EVERETT — Members of Congress are asking the U.S. Forest Service to delay plans to move the Green Mountain forest fire lookout out of the Glacier Peak Wilderness.

Rep. Suzan DelBene, Rep. Rick Larsen, both Democrats who represent portions of Snohomish County, and a member of the House Natural Resources Committee sent a letter Friday to the chief of the Forest Service describing their intent to pass legislation to protect the lookout where it sits.

In July, Darrington Historical Society member Scott Morris joined DelBene and Larsen in testifying before the congressional committee in support of the Green Mountain Heritage Protection Act, which could be heard by the full House of Representatives in September. Sens. Patty Murray and Maria Cantwell, also Democrats, also are pursuing identical legislation in the Senate.

At a cost of about $100,000, the Forest Service is planning to use a helicopter to haul away the lookout from the 6,500-foot mountain and put it down eight miles away at the top of Circle Peak, also in the Mount Baker-Snoqualmie National Forest. The plan follows an order by the U.S. District Court in Seattle to remove the lookout.
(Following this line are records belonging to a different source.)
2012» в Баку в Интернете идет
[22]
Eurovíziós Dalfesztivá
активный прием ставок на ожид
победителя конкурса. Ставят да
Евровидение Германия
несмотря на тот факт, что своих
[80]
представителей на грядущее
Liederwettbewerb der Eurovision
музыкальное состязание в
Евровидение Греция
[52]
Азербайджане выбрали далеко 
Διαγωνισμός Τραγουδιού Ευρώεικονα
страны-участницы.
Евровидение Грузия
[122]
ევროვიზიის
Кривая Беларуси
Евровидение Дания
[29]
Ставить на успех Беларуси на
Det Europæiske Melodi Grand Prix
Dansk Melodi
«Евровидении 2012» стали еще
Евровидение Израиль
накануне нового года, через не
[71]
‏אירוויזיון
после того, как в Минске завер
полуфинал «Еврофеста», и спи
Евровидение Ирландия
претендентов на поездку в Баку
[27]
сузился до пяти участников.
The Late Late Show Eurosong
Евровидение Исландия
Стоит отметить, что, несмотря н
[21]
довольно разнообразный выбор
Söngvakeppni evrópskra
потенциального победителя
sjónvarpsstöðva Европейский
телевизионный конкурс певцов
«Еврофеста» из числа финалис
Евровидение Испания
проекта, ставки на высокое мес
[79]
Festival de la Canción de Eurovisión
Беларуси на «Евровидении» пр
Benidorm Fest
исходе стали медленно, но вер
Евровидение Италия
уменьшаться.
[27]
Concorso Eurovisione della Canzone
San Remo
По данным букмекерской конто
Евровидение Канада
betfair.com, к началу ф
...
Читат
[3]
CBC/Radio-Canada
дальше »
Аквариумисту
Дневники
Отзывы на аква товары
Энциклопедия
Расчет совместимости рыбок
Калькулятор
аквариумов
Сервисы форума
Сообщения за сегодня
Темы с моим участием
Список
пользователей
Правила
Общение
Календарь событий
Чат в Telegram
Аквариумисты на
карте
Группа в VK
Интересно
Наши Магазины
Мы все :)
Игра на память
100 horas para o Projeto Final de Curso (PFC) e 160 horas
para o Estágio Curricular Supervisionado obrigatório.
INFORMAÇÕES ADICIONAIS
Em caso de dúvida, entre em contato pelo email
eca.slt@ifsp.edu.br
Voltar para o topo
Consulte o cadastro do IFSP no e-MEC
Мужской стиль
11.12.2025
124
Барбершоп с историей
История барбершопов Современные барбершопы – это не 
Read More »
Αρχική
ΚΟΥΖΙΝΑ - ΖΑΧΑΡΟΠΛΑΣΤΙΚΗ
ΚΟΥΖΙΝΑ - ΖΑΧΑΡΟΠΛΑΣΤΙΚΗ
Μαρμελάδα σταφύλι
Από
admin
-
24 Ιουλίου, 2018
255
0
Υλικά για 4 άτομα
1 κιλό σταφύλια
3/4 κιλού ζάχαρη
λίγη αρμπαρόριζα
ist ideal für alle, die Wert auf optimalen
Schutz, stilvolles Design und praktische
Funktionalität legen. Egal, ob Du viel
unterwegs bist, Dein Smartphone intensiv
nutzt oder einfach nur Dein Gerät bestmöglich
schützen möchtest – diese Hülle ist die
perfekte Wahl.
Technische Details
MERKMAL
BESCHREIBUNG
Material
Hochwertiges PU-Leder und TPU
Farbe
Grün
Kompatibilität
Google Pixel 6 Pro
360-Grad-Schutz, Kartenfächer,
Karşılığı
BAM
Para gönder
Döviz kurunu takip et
The court sided with a lawsuit by Montana-based Wilderness Watch against the Forest Service for using a helicopter to shore up the lookout, a violation of the federal Wilderness Act.

Kitty Craig, Pacific Northwest regional representative of the Wilderness Society, said in a statement last week that her organization is pleased that the House committee approved the proposed bill.

“We believe the Green Mountain lookout provides outstanding benefits to the preservation of Glacier Peak Wilderness and the education of wilderness visitors and does not detract from the qualities we seek in wilderness,” Craig said.

“Time is running out for the future of the lookout as the Forest Service has started its first phase of planning for the removal of the lookout from Green Mountain.”